● **Your instructions**: In the text excerpt, how long does the fish-scale gecko take to regrow its outer crust?

● **Text excerpt**:

Content starts

As a kid catching lizards in my backyard, I learned the hard way that those wily reptiles have detachable tails. The fish-scale gecko of northern Madagascar goes that trick one better: It shucks its entire scaly skin and slithers to freedom. Predators clutch at a miniature Godzilla only to wind up with a mouthful of cellophane while their plump prey scampers pinkly into hiding. The gecko regrows its outer crust in a matter of weeks and goes on about its business with no ill effects.

If, as Falstaff claims in Shakespeare's Henry IV, "the better part of valor is discretion," perhaps it is also true that sometimes vulnerability is the best defense. Sometimes we need to leave without taking account of what we leave behind.

Joseph fled with his wardrobe diminished but his integrity in tact. As a swarthy-skinned member of a minority race he couldn't dodge hard time after a trumped-up trial, but he clothed himself in honor all the same. Lot's wife left Sodom but lingered for a longing look; her desire to hang on left her with a fatal sodium count. David shed Saul's armor because he fought better unencumbered by all that kingly bling. Elisha's servant Gehazi traded the truth for two new suits that must've made him the best-dressed denizen of the local leper colony. The unidentified youngster in the Garden of Gethsemane wound up minus a bed sheet but fled in his own whole hide. Paul left his cloak in Troas but arrived in Rome with an unsoiled soul.

Content ends

● **Dataset entries**:
Content starts

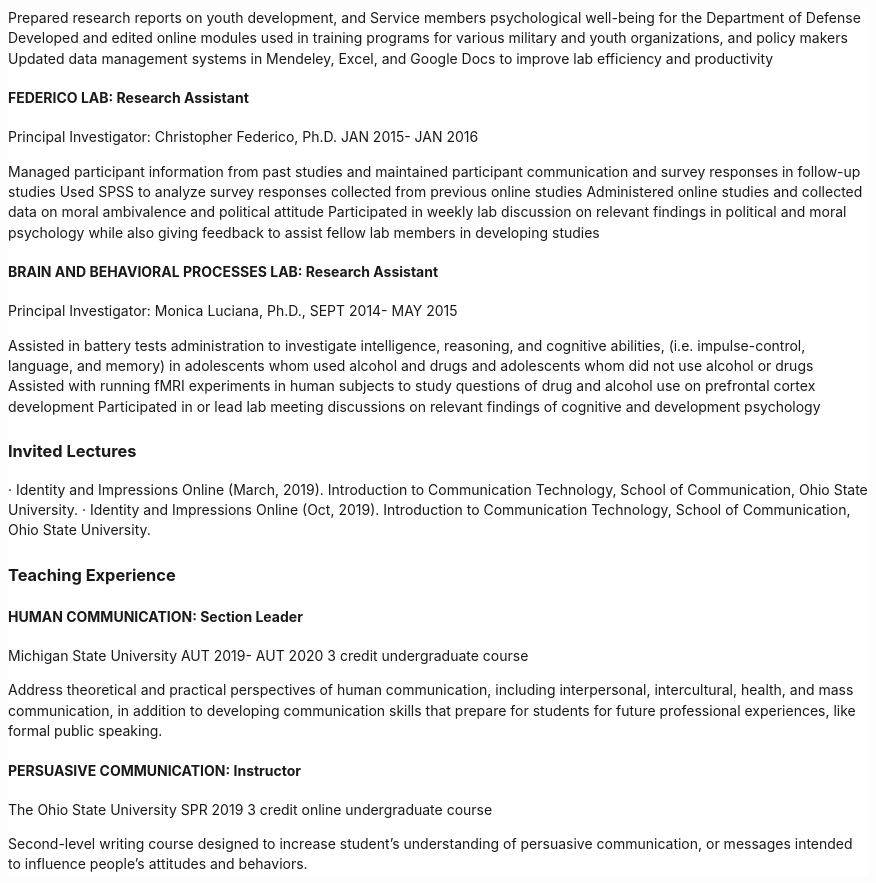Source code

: Prepared research reports on youth development, and Service members psychological well-being for the Department of Defense
Developed and edited online modules used in training programs for various military and youth organizations, and policy makers 
Updated data management systems in Mendeley, Excel, and Google Docs to improve lab efficiency and productivity 

#### FEDERICO LAB: Research Assistant
Principal Investigator: Christopher Federico, Ph.D.	                            JAN 2015- JAN 2016

Managed participant information from past studies and maintained participant communication and survey responses in follow-up studies
Used SPSS to analyze survey responses collected from previous online studies 
Administered online studies and collected data on moral ambivalence and political attitude
Participated in weekly lab discussion on relevant findings in political and moral psychology while also giving feedback to assist fellow lab members in developing studies

#### BRAIN AND BEHAVIORAL PROCESSES LAB: Research Assistant 
Principal Investigator: Monica Luciana, Ph.D., 	                           	          SEPT 2014- MAY 2015

Assisted in battery tests administration to investigate intelligence, reasoning, and cognitive abilities, (i.e. impulse-control, language, and memory) in adolescents whom used alcohol and drugs and adolescents whom did not use alcohol or drugs
Assisted with running fMRI experiments in human subjects to study questions of drug and alcohol use on prefrontal cortex development
Participated in or lead lab meeting discussions on relevant findings of cognitive and development psychology 

### Invited Lectures
·	Identity and Impressions Online (March, 2019). Introduction to Communication Technology, School of Communication, Ohio State University.
·	Identity and Impressions Online (Oct, 2019). Introduction to Communication Technology, School of Communication, Ohio State University.

### Teaching Experience
#### HUMAN COMMUNICATION: Section Leader 
Michigan State University 	                                                                                AUT  2019- AUT 2020
3 credit undergraduate course  

Address theoretical and practical perspectives of human communication, including interpersonal, intercultural, health, and mass communication, in addition to developing communication skills that prepare for students for future professional experiences, like formal public speaking.

#### PERSUASIVE COMMUNICATION: Instructor  
The Ohio State University 	                                                               			        SPR 2019
3 credit online undergraduate course 

Second-level writing course designed to increase student’s understanding of persuasive communication, or messages intended to influence people’s attitudes and behaviors.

Content ends

● **Answer box**: A matter of weeks.